Can you take it from here ?. Maybe, an asymptotic study of the integral could be somehow reasonable. Otherwise, the integral is related to hypergeometric functions.

I believe a probabilistic argument can be given here.

Let $X_1, X_2, \ldots $ be iid Bernoulli random variables with success probability $p$. Then by Strong Law of Large Numbers $$\bar{X}_n:=\frac{1}n\sum_{i=1}^n X_i \stackrel{a.s.}{\to} p$$ Also for any continuous function $g$ we have $g(\bar{X}_n) \stackrel{a.s.}{\to} g(p)$. Now if $g$ is such that there exist a random variable $Y$ with finite expectation such that $g(\bar{X}_n) \le Y$ almost surely. Then by DCT we have $E(g(\bar{X}_n)) \to g(p)$.
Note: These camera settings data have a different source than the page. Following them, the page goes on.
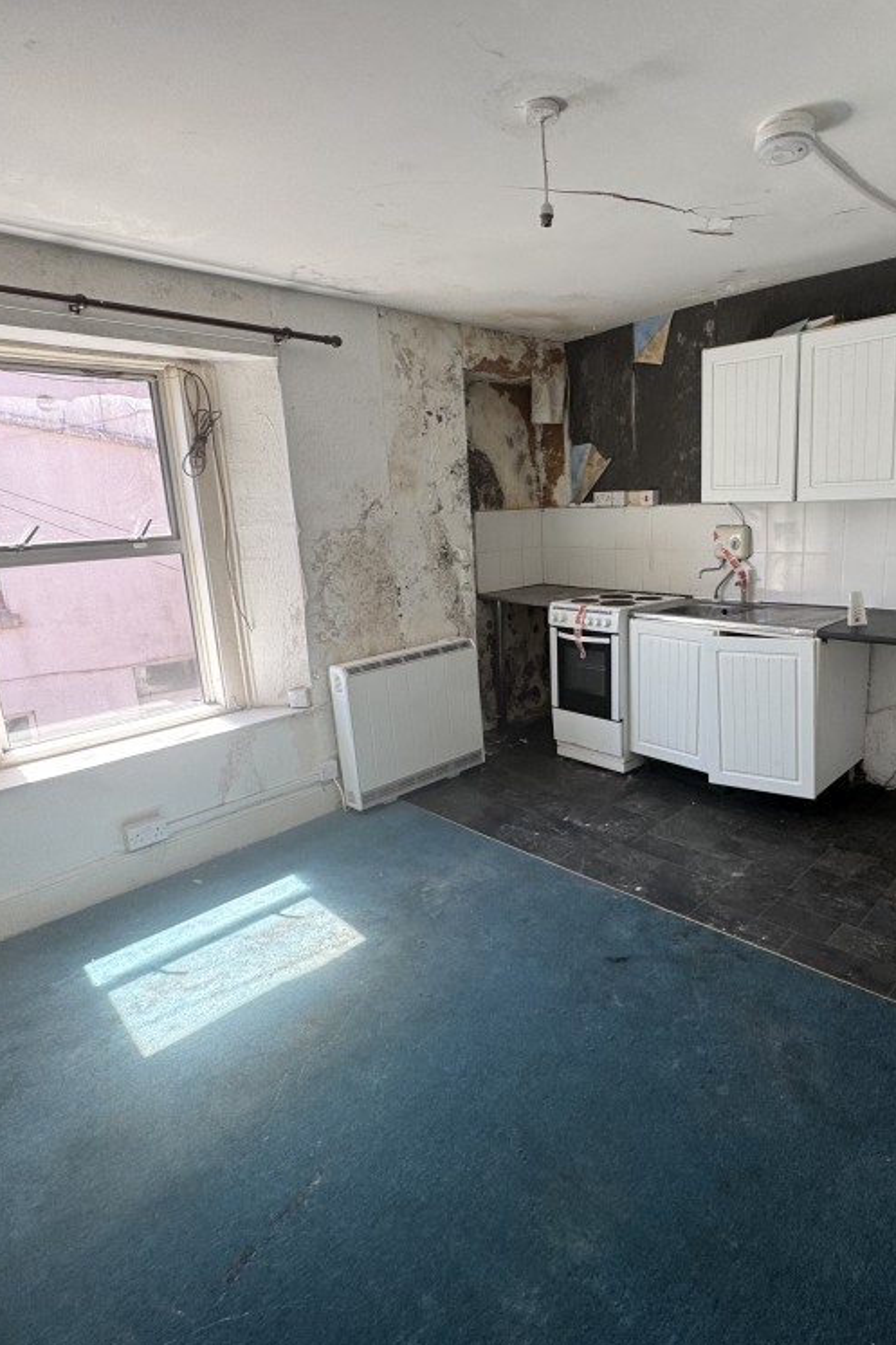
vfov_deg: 84.0
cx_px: 557
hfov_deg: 61.1
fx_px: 747
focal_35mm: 20
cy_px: 662
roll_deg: +1.5
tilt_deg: -8.3
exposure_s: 1/99
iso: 50
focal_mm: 2.22
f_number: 2.2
Now this has lot of applications.

Example 1: Take $p=\frac12$. $g(x)=\frac{a+bx}{c+dx}$. Make sure $g$ is continuous $[0,1]$. Then clearly $g$ is bounded. Hence by DCT $$E(g(\bar{X}_n))=\sum_{i=1}^n \frac{\binom{n}{k}}{2^n}g\left(\frac{k}{n}\right) \to g(\frac12)=\frac{2a+b}{2c+d}$$

Example 2: Take $p=\frac12$,$g(x)=e^{-x^2}$. Clearly $g$ is continuous and bounded. Hence $$\frac1{2^n}\sum_{i=1}^n \binom{n}{k}e^{-k^2/n^2} \to e^{-1/4}$$

Similarly we can obtain plethora of such results.